The Army Research Laboratory’s Neuroscience program seeks to enable revolutionary advances in Soldier-system performance by integrating modern neuroscience with human factors, cognitive science, and engineering to both enhance our understanding of Soldier function in complex operational settings and develop novel and effective means to enhance systems design. ARL’s neuroscience efforts focus on the scientific study of the brain and its interaction with technology. We are looking for post-doctoral colleagues to advance efforts in two major areas: (1) brain computer-interaction technologies and (2) brain structure-function couplings.
(1) Our laboratory is currently investigating applications of behavioral and neurophysiology measures in real-world applications such as driving and human-robot interaction using advanced machine learning techniques and electroencephalography.
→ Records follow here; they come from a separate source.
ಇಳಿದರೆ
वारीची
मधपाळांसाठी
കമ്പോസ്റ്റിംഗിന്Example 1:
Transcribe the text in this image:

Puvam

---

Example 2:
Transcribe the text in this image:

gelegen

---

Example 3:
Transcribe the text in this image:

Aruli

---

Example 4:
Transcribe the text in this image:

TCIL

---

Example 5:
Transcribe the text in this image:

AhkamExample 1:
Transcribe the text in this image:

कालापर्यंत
The successful applicant will work to characterize and integrate militarily-relevant data obtained from multiple measures and environments to develop real-time classification algorithms and implement those algorithms within cutting edge brain-computer interaction technologies. Representative measures include, but are not limited to, EEG, EMG, ECG, GSR, eye-tracking, vehicle dynamics, and behavioral responses.
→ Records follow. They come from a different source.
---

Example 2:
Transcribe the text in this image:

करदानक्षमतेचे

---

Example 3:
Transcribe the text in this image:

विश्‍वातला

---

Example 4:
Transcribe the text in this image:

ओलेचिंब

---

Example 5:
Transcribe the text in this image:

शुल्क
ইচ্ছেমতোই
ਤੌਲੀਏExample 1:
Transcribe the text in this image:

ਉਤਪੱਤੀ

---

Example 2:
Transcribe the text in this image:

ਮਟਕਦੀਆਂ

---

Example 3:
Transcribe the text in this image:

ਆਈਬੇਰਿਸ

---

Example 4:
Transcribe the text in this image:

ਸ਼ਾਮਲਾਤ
(2) Recent advancements in neuroimaging methodologies have enabled the study of how individual differences in brain structure are coupled with individual differences in task performance (or brain function, more generally). One prominent approach to study couplings between brain structure and brain function uses a graph-theoretic approach. Here, the brain regions are treated as the nodes on a graph, and with connections between brain regions treated as the graph edges. These connections can be based on structural connections from the structural imaging data or the connections based on statistical correlations between regions from functional imaging data. We are currently exploring both fMRI and EEG functional and effective connectivity measures to investigate couplings with individual variations in structure.